Malika, you CAN remove the videos from your son. Simply tell him that you are going to read or play a game or go outside and not watch them for a few weeks. explain that the more he begs and demands them, the longer they will be gone. Tell him that you think they are part of his problems and you want to see if not having them at all will result in him being better able to control himself and his temper. You know it won't happen at first and may take a few weeks or months, but you are willing to be strong for him and to do what he needs rather than what he wants. The only catch is that you must then DO IT. This will likely include keeping the computer put away or locked away when you are not using it. You also should explain that YOU are going to be using the computer because you are the adult. When he is the adult and the parent, he can have adult privileges and decisions and choices. Of course you shouldn't watch a video while he is right there, but this removal of screens does NOT mean that you stop doing your work and/or watching a program you enjoy after he is in bed or when he is with a friend. Just like there are other things that adults do that kids don't, there is NO reason to eliminate use of the computer/screens for your adult enjoyment time simply because J s unable to handle it during his children's enjoyment time.
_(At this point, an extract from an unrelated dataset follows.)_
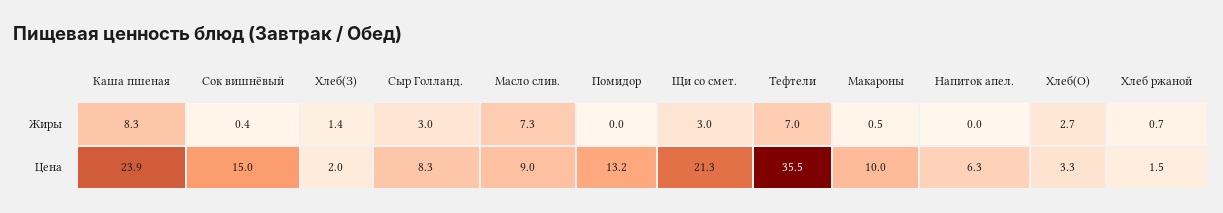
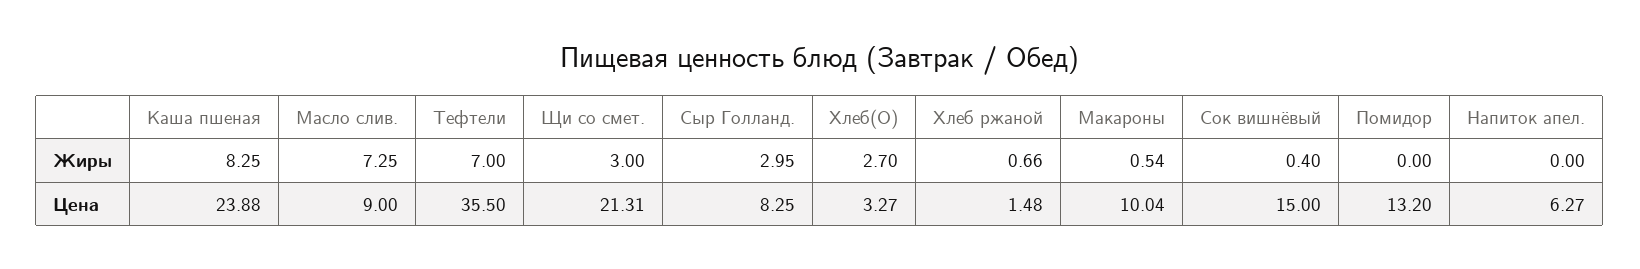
Хлеб(З), Жиры: 1.4 -> none
Хлеб(З), Цена: 2 -> none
Malika, I am sorry if my earlier post sounded like I was saying that you forced J to do too many physical actvities, or too much exercise. I couldn't think of another example of something that might take resources, mostly because my brain was really frazzled from helping thank you to fix a project for school that he made rather a big mistake on but couldn't figure out a way to fix. I saw a way clearly and easily, but that would be MY way and it was HIS work. So while I helped, and eventually sewed part of it because he was unable to due to hand problems, it had to be HIS ideas. I find that to be such a difficult thing, to step out and NOT give my ideas while helping him see possibilities, but it is the best way for him to learn so I work at it. i truly believe that electronics, be they tv shows, games, computer time, etc...., truly CAN eat our children's ability to cope. Their brains get so used to that pattern of nfo being presented, and of the rapd changes and instant rewards, and then the real world and other people become difficult for them to manage because the real world works so much slower and requires so much more effort. I hope you can see what I meant, and that my experiences with removing 'sceens' (anything electronic with a screen) was not easy but WAS beneficial to my children. Wiz really was the one who needed it, but all the kids saw their horizons and interests expand when the screens were turned off.
Each of our kids is so different, and still has so much in common. You really are the great mom we tell you that you are, and part of that is because you know what J really needs and what he really needs to not have. Follow those instincts even if others tell you that you are making a big mistake.